Tuesday, 2 March 2004

Vladimir Nabokov: Lolita (1956)

Edition: Penguin, 1980
Review number: 1225

Lolita is probably the most famously scandalous novel of the twentieth century, and still packs a punch as its subject is one of the remaining sexual taboos - the seduction of a twelve year old girl by a paedophile. (Lolita's age was raised slightly in the famous film made of the novel.) The novel, supposedly memoirs written in an asylum, concentrate on three years or so in the life of Humbert Humbert (a wonderful, but assumed name) together with some background to explain how he came to be attracted to young girls of the type he calls "nymphets". In a small Eastern US town, Humbert falls for the his landlady's daughter, Dolores Haze, also known as Lolita. But the girl's mother has at the same time fallen for Humbert, and eventually he marries Charlotte Haze as part of a scheme to seduce Lolita. She finally finds out about his passion for her daughter (Humbert keeps a secret journal, rather recklessly). After confronting him, Charlotte runs from the house, only to be run over by a passing car and killed. This event catalyses Humbert's seduction of Lolita, and the two of them set off on a mammoth car journey across America.

There are three very clever contrasting pairs which basically make Lolita work in the way that it does. First, Nabokov makes all three main characters thoroughly dislikeable, to the extent that Humbert's story sometimes seems to be describing a competition where the aim is to be as unpleasant as possible. This is, of course, about the only way to make Humbert not come over as a complete monster. (It should also be remembered, of course, that Humbert is the narrator - so that even if we believe his claims that he is telling things exactly as they happened without excusing himself, we have to remain aware that we are only seeing things from his point of view.) At the same time, all three are victims: Lolita most obviously, but her mother is trapped by her infatuation for Humbert into a situation which leads to her death, and Humbert, also trapped in an infatuation for someone not very nice, describes himself as a sick man whose actions are driven by his illness.

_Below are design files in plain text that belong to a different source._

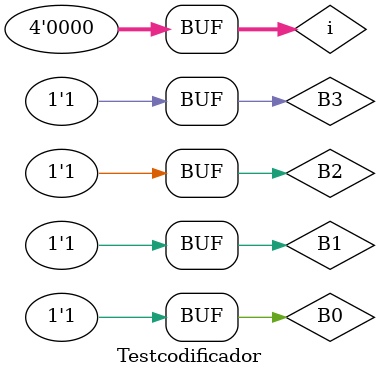
<source format=v>
`timescale 1ns / 1ps


module Testcodificador;

	// Inputs
	reg B0;
	reg B1;
	reg B2;
	reg B3;
	reg[3:0] i;

	// Outputs
	wire a;
	wire b;
	wire c;
	wire d;
	wire e;
	wire f;
	wire g;

	// Instantiate the Unit Under Test (UUT)
	Codificador uut (
		.B0(B0), 
		.B1(B1), 
		.B2(B2), 
		.B3(B3), 
		.a(a), 
		.b(b), 
		.c(c), 
		.d(d), 
		.e(e), 
		.f(f), 
		.g(g)
	);

	initial begin
		// Initialize Inputs
		B0 = 0;
		B1 = 0;
		B2 = 0;
		B3 = 0;

		// Wait 100 ns for global reset to finish
		        
		  for (i=0; i<32; i = i+1) begin
						
		B0 = i[0];
		B1 = i[1];
		B2 = i[2];
		B3 = i[3];
					
		#100;
		
		end
		


	end
      
endmodule


</source>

His infatuated reconstruction of Lolita and her true nature form a contrast which is the second of Nabokov's clever touches. She is clearly shown to be a not very bright, selfish and vulgar adolescent, and yet even while he realises this, Humbert is helplessly captivated by everything about her - even her faults. The dual nature of the idealised and real Lolita is brilliantly conveyed by Nabokov. If Lolita could be said to have a wider application than its sensational subject matter suggests, it is in Nabokov's delineation of the nature of infatuation. (The author, however, denied that the novel has any kind of moral.)

The third contrast is between the sordid activities of the three main characters and the beautiful, poetic writing style. Two of the most masterly writers of English prose in the twentieth century, Nabokov and Conrad, did not have it as their first language. Nabokov goes so far in the afterword to Lolita, his first English novel, to deplore his writing as second rate by comparison with the "untrammelled, rich and infinitely docile Russian tongue". This is surely too self deprecating to be a true comment on how he felt about his English writing; however, my Russian isn't good enough to check out whether his novels in that language are as good or better. When one thinks about influential prose styles from the fifties, the obvious names that come to mind are "beat" writers like Kerouac or Burroughs; but I think that Nabokov's writing has had more impact on the mainstream English novel.

Although widely attacked as pornographic, there is nothing titillating about Lolita. The novel is not a pleasant read, but it is certainly like a journey which requires frequent stops to admire a particularly beautiful view. It is entirely deserving of its position as one of the twentieth century's most admired novels.